**Exercise objective**
Reproduce the data starting at the line that contains "curve at (90, 209): present -> none" and ending at the line that contains "line at (627, 224): solid -> dashed", including both of those lines.

[Begin Exercise data]

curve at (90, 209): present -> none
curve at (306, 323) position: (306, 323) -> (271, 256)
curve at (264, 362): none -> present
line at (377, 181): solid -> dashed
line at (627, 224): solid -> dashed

[End Exercise data]
[Begin Exercise data]

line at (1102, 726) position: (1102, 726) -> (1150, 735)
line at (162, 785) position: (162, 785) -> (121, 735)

[End Exercise data]
[Begin Exercise data]

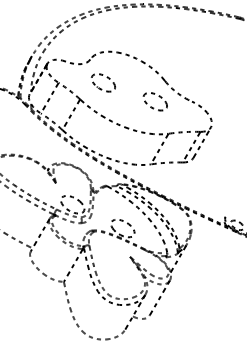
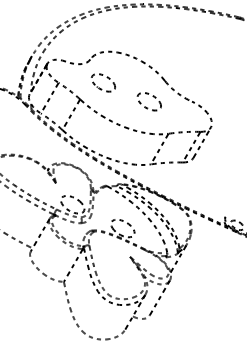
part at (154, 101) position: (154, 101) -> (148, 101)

[End Exercise data]

**Result of the task**
curve at (90, 209): present -> none
curve at (306, 323) position: (306, 323) -> (271, 256)
curve at (264, 362): none -> present
line at (377, 181): solid -> dashed
line at (627, 224): solid -> dashed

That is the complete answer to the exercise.